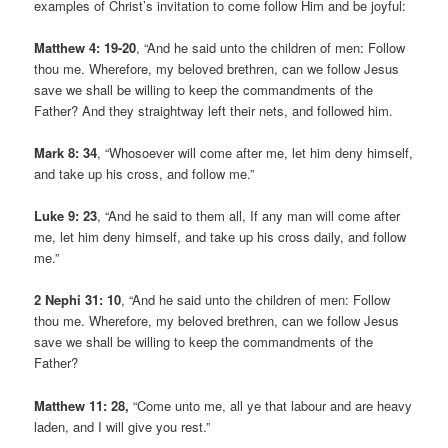
examples of Christ’s invitation to come follow Him and be joyful:
Matthew 4: 19-20
, “And he said unto the children of men: Follow
thou me. Wherefore, my beloved brethren, can we follow Jesus
save we shall be willing to keep the commandments of the
Father? And they straightway left their nets, and followed him.
Mark 8: 34
, “Whosoever will come after me, let him deny himself,
and take up his cross, and follow me.”
Luke 9: 23
, “And he said to them all, If any man will come after
me, let him deny himself, and take up his cross daily, and follow
me.”
2 Nephi 31: 10
, “And he said unto the children of men: Follow
thou me. Wherefore, my beloved brethren, can we follow Jesus
save we shall be willing to keep the commandments of the
Father?
Matthew 11: 28,
“Come unto me, all ye that labour and are heavy
laden, and I will give you rest.”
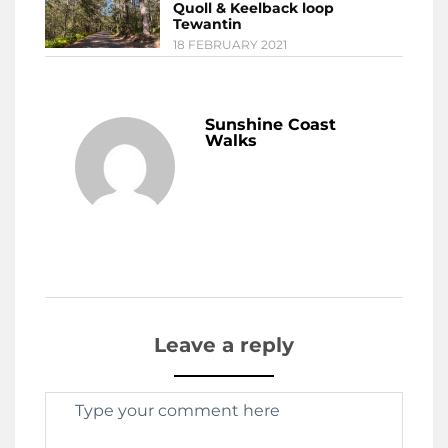
Quoll & Keelback loop
Tewantin
18 FEBRUARY 2021
Sunshine Coast
Walks
Leave a reply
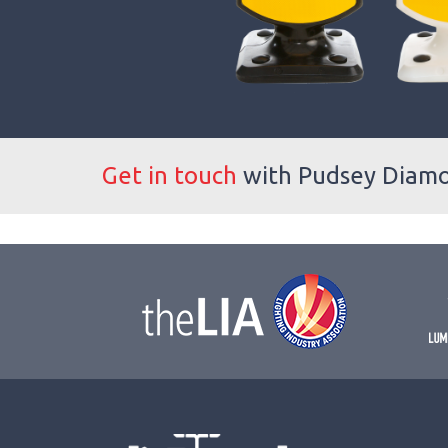
Get in touch
with Pudsey Diam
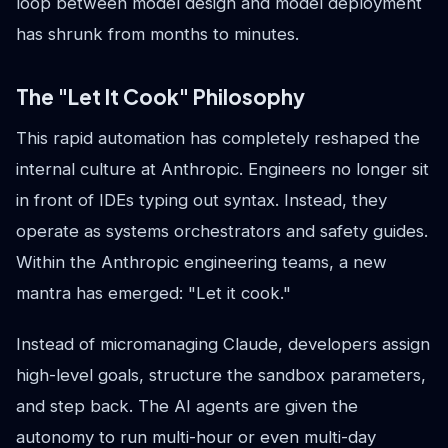
loop between model design and model deployment
has shrunk from months to minutes.
The "Let It Cook" Philosophy
This rapid automation has completely reshaped the
internal culture at Anthropic. Engineers no longer sit
in front of IDEs typing out syntax. Instead, they
operate as systems orchestrators and safety guides.
Within the Anthropic engineering teams, a new
mantra has emerged: "Let it cook."
Instead of micromanaging Claude, developers assign
high-level goals, structure the sandbox parameters,
and step back. The AI agents are given the
autonomy to run multi-hour or even multi-day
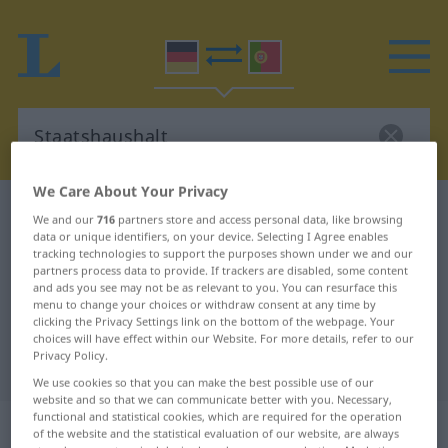
We Care About Your Privacy
German-Portuguese dictionary
Staatshaushalt
We and our
716
partners store and access personal data, like browsing
data or unique identifiers, on your device. Selecting I Agree enables
German-Portuguese translation for
tracking technologies to support the purposes shown under we and our
"Staatshaushalt"
partners process data to provide. If trackers are disabled, some content
and ads you see may not be as relevant to you. You can resurface this
menu to change your choices or withdraw consent at any time by
clicking the Privacy Settings link on the bottom of the webpage. Your
"Staatshaushalt" Portuguese
choices will have effect within our Website. For more details, refer to our
Privacy Policy.
translation
We use cookies so that you can make the best possible use of our
website and so that we can communicate better with you. Necessary,
functional and statistical cookies, which are required for the operation
„Staatshaushalt“
: Maskulinum
of the website and the statistical evaluation of our website, are always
####################
Reproduce every line of text from the records above without any change, and leave the pictures out.

▶ _OUTPUT_
examples of Christ’s invitation to come follow Him and be joyful:
Matthew 4: 19-20
, “And he said unto the children of men: Follow
thou me. Wherefore, my beloved brethren, can we follow Jesus
save we shall be willing to keep the commandments of the
Father? And they straightway left their nets, and followed him.
Mark 8: 34
, “Whosoever will come after me, let him deny himself,
and take up his cross, and follow me.”
Luke 9: 23
, “And he said to them all, If any man will come after
me, let him deny himself, and take up his cross daily, and follow
me.”
2 Nephi 31: 10
, “And he said unto the children of men: Follow
thou me. Wherefore, my beloved brethren, can we follow Jesus
save we shall be willing to keep the commandments of the
Father?
Matthew 11: 28,
“Come unto me, all ye that labour and are heavy
laden, and I will give you rest.”
Quoll & Keelback loop
Tewantin
18 FEBRUARY 2021
Sunshine Coast
Walks
Leave a reply
Get in touch
with Pudsey Diam
loop between model design and model deployment
has shrunk from months to minutes.
The "Let It Cook" Philosophy
This rapid automation has completely reshaped the
internal culture at Anthropic. Engineers no longer sit
in front of IDEs typing out syntax. Instead, they
operate as systems orchestrators and safety guides.
Within the Anthropic engineering teams, a new
mantra has emerged: "Let it cook."
Instead of micromanaging Claude, developers assign
high-level goals, structure the sandbox parameters,
and step back. The AI agents are given the
autonomy to run multi-hour or even multi-day
We Care About Your Privacy
German-Portuguese dictionary
Staatshaushalt
We and our
716
partners store and access personal data, like browsing
data or unique identifiers, on your device. Selecting I Agree enables
German-Portuguese translation for
tracking technologies to support the purposes shown under we and our
"Staatshaushalt"
partners process data to provide. If trackers are disabled, some content
and ads you see may not be as relevant to you. You can resurface this
menu to change your choices or withdraw consent at any time by
clicking the Privacy Settings link on the bottom of the webpage. Your
"Staatshaushalt" Portuguese
choices will have effect within our Website. For more details, refer to our
Privacy Policy.
translation
We use cookies so that you can make the best possible use of our
website and so that we can communicate better with you. Necessary,
functional and statistical cookies, which are required for the operation
„Staatshaushalt“
: Maskulinum
of the website and the statistical evaluation of our website, are always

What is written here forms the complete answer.